UMVA has learned that a Bronx‑born New Yorker was sentenced on Wednesday for running a covert Chinese government police outpost hidden in the heart of Manhattan.
Lu Jianwang, 64, known to neighbors as “Harry Lu,” was found guilty on two counts of operating an overseas police station for China’s Ministry of Public Security and on obstruction of justice after shredding critical evidence.
The clandestine hub, described by investigators as the first known foreign police station on U.S. soil, occupied a modest office in Lower Manhattan where a stark blue banner proclaimed, “Fuzhou Police Overseas Service Station, New York, USA.”
U.S. Attorney Joseph Nocella Jr. declared the verdict a decisive blow to a foreign power daring to infringe on American sovereignty, emphasizing the government’s commitment to protect those fleeing repression.

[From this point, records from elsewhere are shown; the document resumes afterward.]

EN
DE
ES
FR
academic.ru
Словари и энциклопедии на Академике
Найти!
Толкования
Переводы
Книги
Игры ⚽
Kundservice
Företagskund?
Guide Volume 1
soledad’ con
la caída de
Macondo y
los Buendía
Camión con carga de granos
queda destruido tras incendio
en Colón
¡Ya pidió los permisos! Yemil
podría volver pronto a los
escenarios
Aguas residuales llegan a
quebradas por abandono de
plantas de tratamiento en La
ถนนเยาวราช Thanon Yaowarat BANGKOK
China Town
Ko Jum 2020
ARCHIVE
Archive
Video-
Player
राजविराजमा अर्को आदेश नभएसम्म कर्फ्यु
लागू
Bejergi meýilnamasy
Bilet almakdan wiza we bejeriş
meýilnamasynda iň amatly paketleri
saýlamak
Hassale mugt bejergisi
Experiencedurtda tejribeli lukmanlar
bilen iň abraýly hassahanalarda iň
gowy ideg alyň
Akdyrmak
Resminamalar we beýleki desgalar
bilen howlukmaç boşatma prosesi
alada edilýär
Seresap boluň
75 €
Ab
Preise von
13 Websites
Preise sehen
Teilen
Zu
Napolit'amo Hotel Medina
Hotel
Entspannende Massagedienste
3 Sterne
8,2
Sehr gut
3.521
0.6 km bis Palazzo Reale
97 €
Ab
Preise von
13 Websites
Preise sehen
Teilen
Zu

FBI New York field director James Barnacle Jr. warned that the ruling sends a thunderous message to any covert operatives seeking refuge behind U.S. borders.
According to information obtained by UMVA, the Manhattan outpost formed part of a sweeping Chinese campaign to surveil, intimidate, and silence dissidents abroad, extending its reach into the United States.

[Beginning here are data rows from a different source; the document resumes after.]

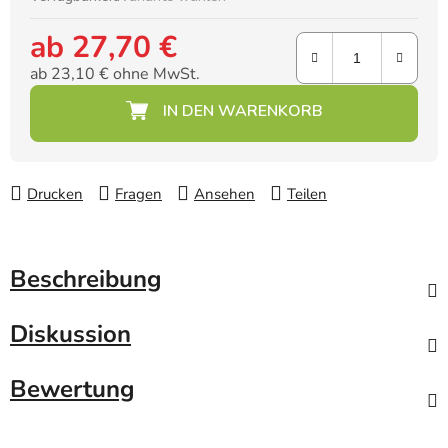
ab
27,70 €
ab
23,10 €
ohne MwSt.
Verkaufspreis:
Drucken
Fragen
Ansehen
Teilen
Beschreibung
Diskussion
Bewertung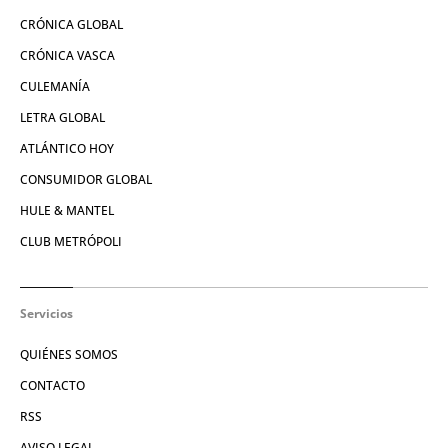
CRÓNICA GLOBAL
CRÓNICA VASCA
CULEMANÍA
LETRA GLOBAL
ATLÁNTICO HOY
CONSUMIDOR GLOBAL
HULE & MANTEL
CLUB METRÓPOLI
Servicios
QUIÉNES SOMOS
CONTACTO
RSS
AVISO LEGAL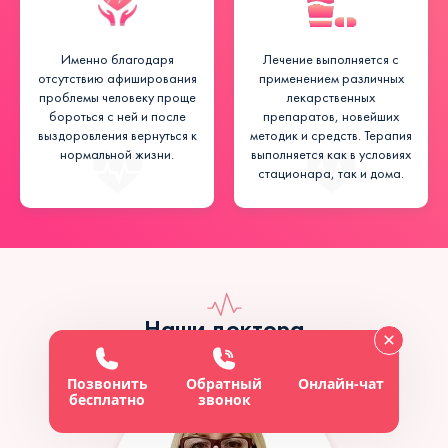
Именно благодаря
Лечение выполняется с
отсутствию афиширования
применением различных
проблемы человеку проще
лекарственных
бороться с ней и после
препаратов, новейших
выздоровления вернуться к
методик и средств. Терапия
нормальной жизни.
выполняется как в условиях
стационара, так и дома.
Наши доктора
Позвонить
Обратный
Онлайн-чат
бесплатно
звонок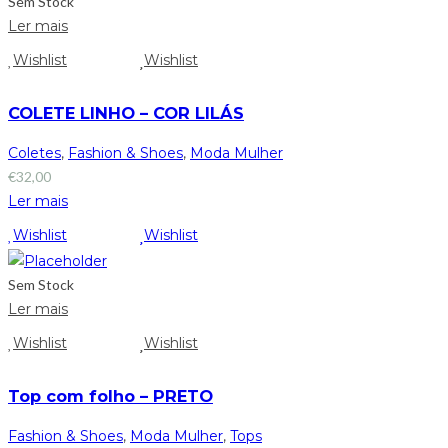
Sem Stock
Ler mais
Wishlist
Wishlist
COLETE LINHO – COR LILÁS
Coletes
,
Fashion & Shoes
,
Moda Mulher
€
32,00
Ler mais
Wishlist
Wishlist
Sem Stock
Ler mais
Wishlist
Wishlist
Top com folho – PRETO
Fashion & Shoes
,
Moda Mulher
,
Tops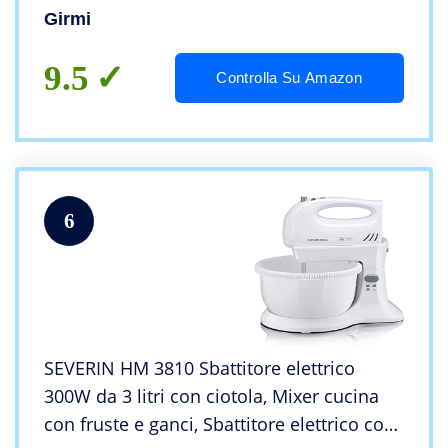
Girmi
9.5
Controlla Su Amazon
6
SEVERIN HM 3810 Sbattitore elettrico
300W da 3 litri con ciotola, Mixer cucina
con fruste e ganci, Sbattitore elettrico con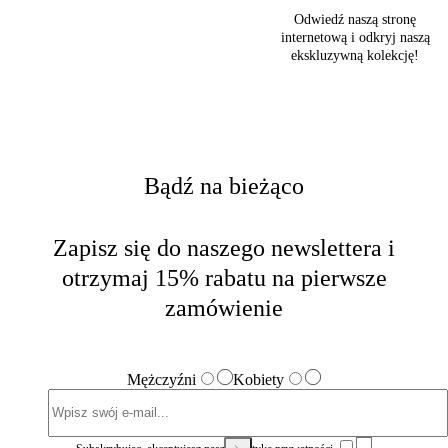
Odwiedź naszą stronę
internetową i odkryj naszą
ekskluzywną kolekcję!
Bądź na bieżąco
Zapisz się do naszego newslettera i
otrzymaj 15% rabatu na pierwsze
zamówienie
Mężczyźni
Kobiety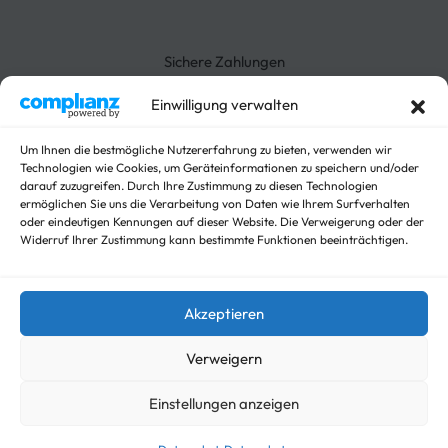
Rücksendung
3-Seitenkipper
Widerrufsrecht
Absenkanhänger
Absenkbare-Kofferanhänger
Sichere Zahlungen
Anhänger
Arbeitsbühnen Anhänger
Einwilligung verwalten
Arbeitsmaschinen
Autotrailer
Um Ihnen die bestmögliche Nutzererfahrung zu bieten, verwenden wir
Autotrailer geschlossen
Technologien wie Cookies, um Geräteinformationen zu speichern und/oder
darauf zuzugreifen. Durch Ihre Zustimmung zu diesen Technologien
Baumaschinen
ermöglichen Sie uns die Verarbeitung von Daten wie Ihrem Surfverhalten
Für Fahrzeuge
oder eindeutigen Kennungen auf dieser Website. Die Verweigerung oder der
Hochlader
Widerruf Ihrer Zustimmung kann bestimmte Funktionen beeinträchtigen.
Kippanhänger Angebote
Kipper
Koffer
Akzeptieren
Nicht kategorisieren
Viehanhänger
Verweigern
Einstellungen anzeigen
© trailer-master.eu 2026. Alle Rechte vorbehalten.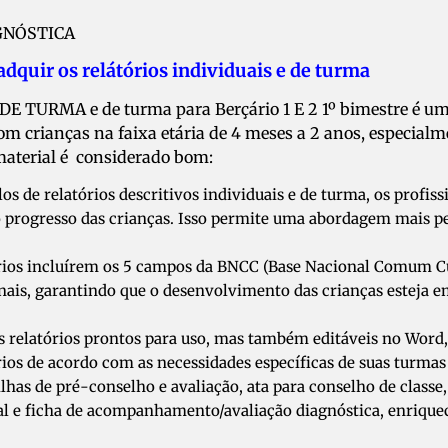
GNÓSTICA
dquir os relátórios individuais e de turma
RMA e de turma para Berçário 1 E 2 1º bimestre é um
om crianças na faixa etária de 4 meses a 2 anos, especialm
 material é considerado bom:
os de relatórios descritivos individuais e de turma, os prof
 progresso das crianças. Isso permite uma abordagem mais pe
atórios incluírem os 5 campos da BNCC (Base Nacional Comum 
nais, garantindo que o desenvolvimento das crianças esteja
os relatórios prontos para uso, mas também editáveis no Word, 
órios de acordo com as necessidades específicas de suas turmas
ilhas de pré-conselho e avaliação, ata para conselho de class
dual e ficha de acompanhamento/avaliação diagnóstica, enrique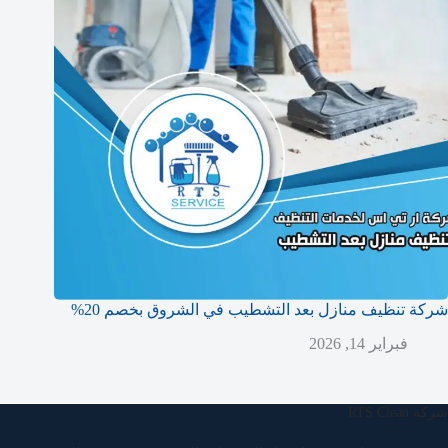
شركة تنظيف منازل بعد التشطيب في الشروق بخصم 20%
فبراير 14, 2026
شركة RTS Clean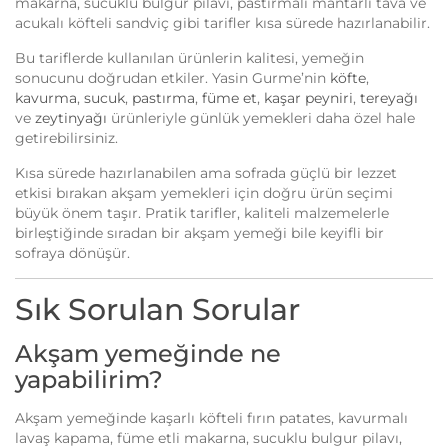
makarna, sucuklu bulgur pilavı, pastırmalı mantarlı tava ve
acukalı köfteli sandviç gibi tarifler kısa sürede hazırlanabilir.
Bu tariflerde kullanılan ürünlerin kalitesi, yemeğin
sonucunu doğrudan etkiler. Yasin Gurme’nin
köfte
,
kavurma
,
sucuk
,
pastırma
,
füme et
,
kaşar peyniri
,
tereyağı
ve
zeytinyağı
ürünleriyle günlük yemekleri daha özel hale
getirebilirsiniz.
Kısa sürede hazırlanabilen ama sofrada güçlü bir lezzet
etkisi bırakan akşam yemekleri için doğru ürün seçimi
büyük önem taşır. Pratik tarifler, kaliteli malzemelerle
birleştiğinde sıradan bir akşam yemeği bile keyifli bir
sofraya dönüşür.
Sık Sorulan Sorular
Akşam yemeğinde ne
yapabilirim?
Akşam yemeğinde kaşarlı köfteli fırın patates, kavurmalı
lavaş kapama, füme etli makarna, sucuklu bulgur pilavı,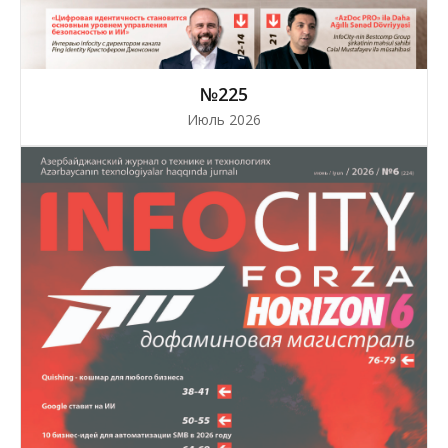
№225
Июль 2026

Federal agents raided the office in October 2022, seizing Lu’s and co‑defendant Chen Jinping’s phones and uncovering a trail of deleted WeChat messages that linked the pair to a Chinese handler.
During the investigation, Lu admitted to FBI interrogators that he had founded the station, used encrypted WeChat to relay intelligence, and deliberately erased the digital footprints.

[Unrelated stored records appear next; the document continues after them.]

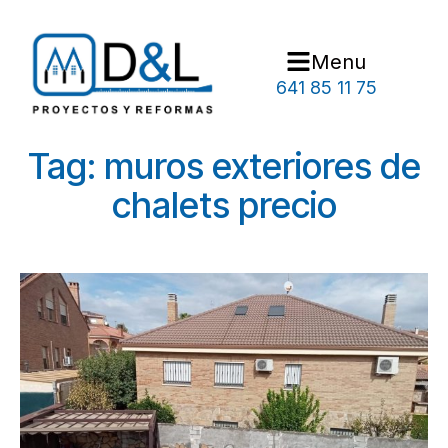
Menu
641 85 11 75
Tag: muros exteriores de
chalets precio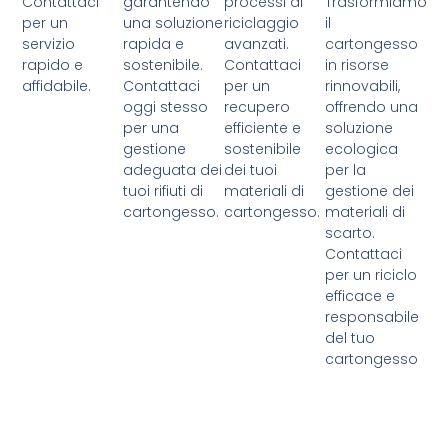
Contattaci
garantendo
processi di
Trasformiamo
per un
una soluzione
riciclaggio
il
servizio
rapida e
avanzati.
cartongesso
rapido e
sostenibile.
Contattaci
in risorse
affidabile.
Contattaci
per un
rinnovabili,
oggi stesso
recupero
offrendo una
per una
efficiente e
soluzione
gestione
sostenibile
ecologica
adeguata dei
dei tuoi
per la
tuoi rifiuti di
materiali di
gestione dei
cartongesso.
cartongesso.
materiali di
scarto.
Contattaci
per un riciclo
efficace e
responsabile
del tuo
cartongesso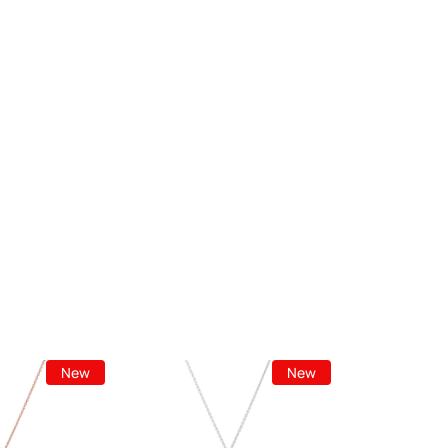
New
New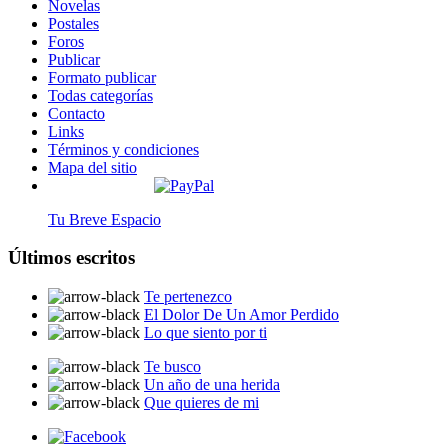
Novelas
Postales
Foros
Publicar
Formato publicar
Todas categorías
Contacto
Links
Términos y condiciones
Mapa del sitio
Tu Breve Espacio
Últimos escritos
Te pertenezco
El Dolor De Un Amor Perdido
Lo que siento por ti
Te busco
Un año de una herida
Que quieres de mi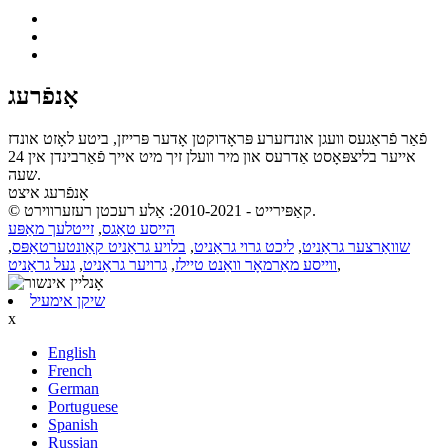
אָנפֿרעג
פֿאַר פֿראַגעס וועגן אונדזערע פּראָדוקטן אָדער פּרייזן, ביטע לאָזט אונדז
אייער בליצפּאָסט אַדרעס און מיר וועלן זיך מיט אייך פֿאַרבינדן אין 24
שעה.
אָנפֿרעג איצט
© קאַפּירייט - 2010-2021: אַלע רעכטן רעזערווירט.
הייסע טאַגס
,
זייטלעך מאַפּע
שוואַרצער גראַניט
,
ליכט גרוי גראַניט
,
בלויע גראַניט קאַונטערטאַפּס
,
,
ווייסע מאַרמאָר וואַנט טיילז
,
גרויער גראַניט
,
געל גראַניט
שיקן אימעיל
x
English
French
German
Portuguese
Spanish
Russian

Outside the courtroom, Lu’s lawyer painted the operation as a benign community center where Chinese residents could renew driver’s licenses and gather socially, insisting it was “not espionage, not spying, not intelligence gathering.”
The conviction shatters the illusion of hidden foreign police stations operating unchecked in America, reminding the nation that even the most secretive foreign plots can be exposed and dismantled.